The Miami Marlins may not add much talent in free agency this year but they have set their sights on keeping what they have long-term.
While the Marlins remain active in contract extension talks with Giancarlo Stanton, they have also begun to try and keep the rest of their core together as well. Jose Fernandez, Christian Yelich and Adeiny Hechavarria are the three players named in the report. Securing the three to long-term deals could go a long way in convincing Stanton that Miami is the place he wants to be.
Fernandez is under team control through the 2018 season and is coming off Tommy John Surgery. He has only pitched one full big-league season but it ended in a National League Rookie of the Year award. Fernandez will miss the first half of 2015 but with age and work ethic on his side, it is likely he will return to the form he once had eventually.
Offering a long-term deal to Fernandez comes with risk due to the injury and short experience but the Marlins have seen what can happen if they wait too long with a young talent. Waiting too long cost them Miguel Cabrera and could ultimately cost them Stanton as well. Right now, the Marlins could find themselves with their one chance to sign Fernandez to a team-friendly extension.
The one thing working against the Marlins is Fernandez's agent, Scott Boras. The well known agent has shown a preference in the past for having his clients reach free agency. In exchange for taking a risk on Fernandez, the Marlins are will likely seek a few free agent years as part of the extension and this could end up being a deal breaker for Boras.
Yelich is coming off a great first full year as a big leaguer and recently won a Gold Glove award for his efforts. His contract will pale in comparison to Stanton but he will still will likely be paid handsomely should he sign a long deal with Miami.
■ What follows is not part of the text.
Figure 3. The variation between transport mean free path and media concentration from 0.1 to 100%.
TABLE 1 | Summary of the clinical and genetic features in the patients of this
Still, this is the time for the Marlins to make a move and try to secure the young outfielder. With arbitration years still on the table, Yelich would be in a position to secure guaranteed life-changing money while Miami would be able to avoid inflating payroll numbers down the line.
The Marlins know Yelich can be in Miami until 2020 even if they go year-by-year with him but if he performs as he did in 2014, his salary could become a problem. Right now, Yelich is a pre-arbitration player which means the Marlins can pay him the minimum salary each year. A long-term deal would likely increase those early salaries and also give him security in the arbitration years should he suffer an injury or a drop-off in production.
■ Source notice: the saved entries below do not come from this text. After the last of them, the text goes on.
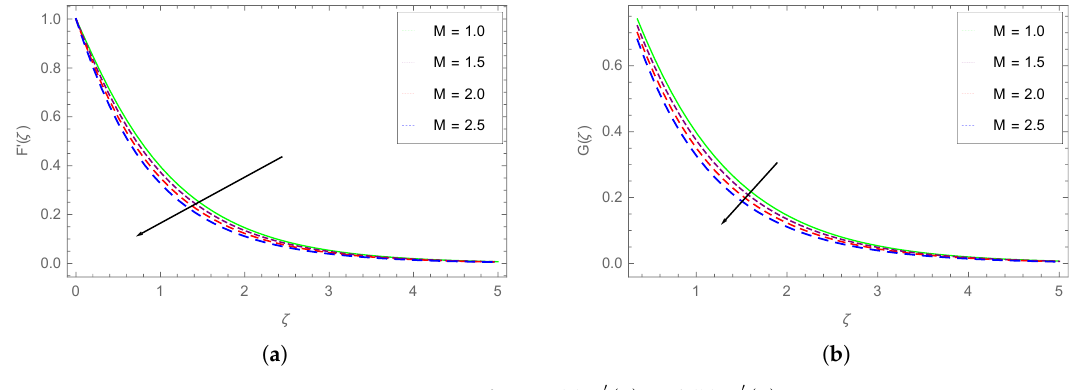
Figure 2. Impact of M on ( a ) F (cid:48) ( ζ ) and ( b ) G (cid:48) ( ζ )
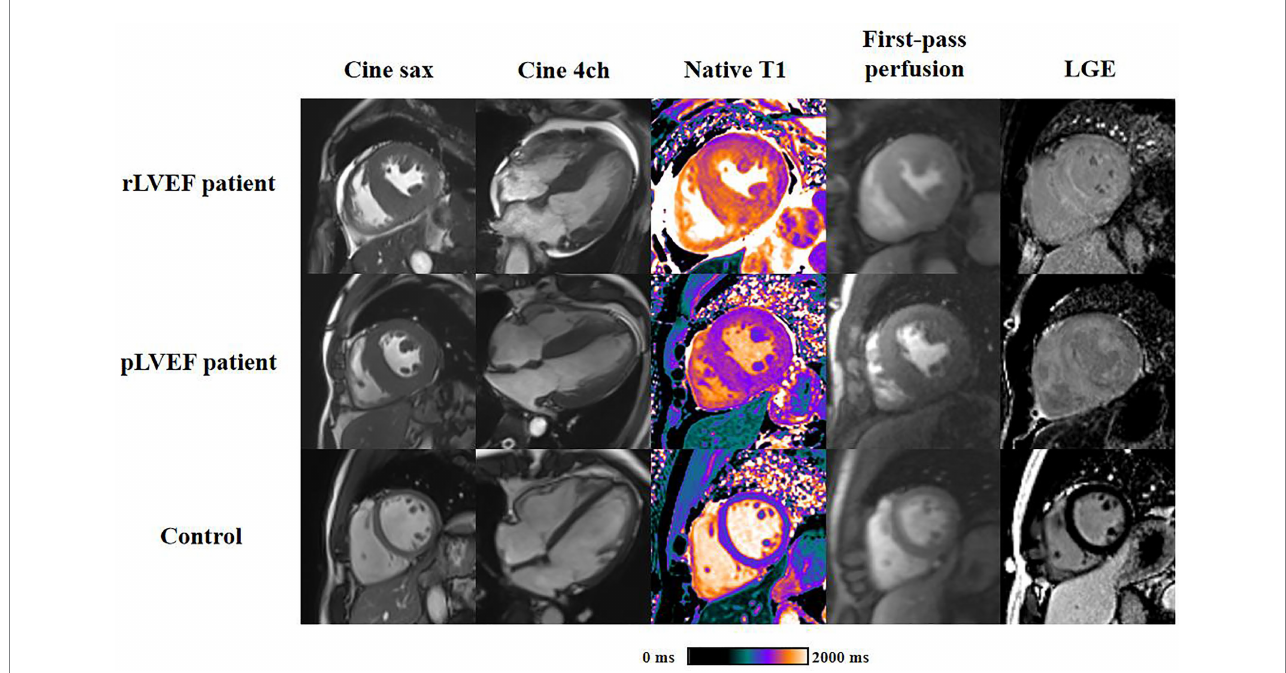
FIGURE 3 Representative cardiac magnetic resonance plots of rLVEF patient, pLVEF patient and control. Images from left to right are end-diastolic short-axis cine, end-diastolic 4-chamber cine, native T1 mapping, end-diastolic first-pass perfusion and late gadolinium enhancement, respectively. All short-axis images are acquired in middle segment. rLVEF, reduced left ventricular ejection fraction; pLVEF, preserved left ventricular ejection fraction; sax, short-axis; 4ch, 4-chamber; LGE, late gadolinium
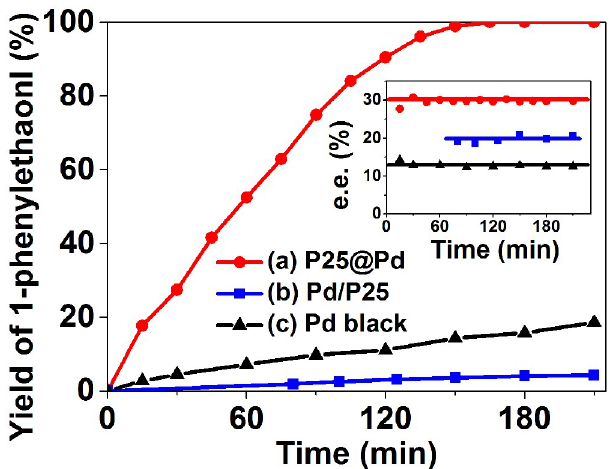
Figure 6. Catalytic results of acetophenone enantioselective hydrogenation over ( a ) P25@Pd, ( b ) Pd / P25, and ( c ) Pd black catalysts. Reaction conditions: 273 K, 7 mg of catalyst, 20 µ L of acetophenone, 400 mg of S-proline, 17 mL of methanol, and H 2 (60 mL·min −1 ). Table 1. Catalytic performance of P25@Pd, Pd / P25 and Pd black catalysts in the enantioselective hydrogenation of acetophenone.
Hechavarria could be the easiest of the group to sign long-term. Under team control through 2018, the shortstop is entering the final year of his current deal. After that, he will head into arbitration in 2016. Hechavarria will not be in the running for a nine-digit contract like Fernandez, Stanton and possibly Yelich will. With a lack of depth at the position in the minor-leagues, Miami would like to have its shortstop position secured at the big-league level for the foreseeable future.
Hechavarria was a finalist for a Gold Glove this season and also posted his best offensive year as a big leaguer in 2014. Hechavarria is also durable and played in 146 games at a demanding position. On Opening Day, the shortstop will be only 25 and it is likely that Miami will offer him a contract of 5-6 years in length. That would allow the team to get a free agent year or two in exchange for their risk. The length of that contract would also give Hechavarria a chance to hit the free agent market again at a young age.
While it is possible that the Marlins sign none of these players to long-term deals this off-season, just starting the discussions could go a long way to convincing Stanton that the team is serious about winning. Miami could also seek help in free agency and via trades in order to improve on a team that stayed in the playoff hunt into September.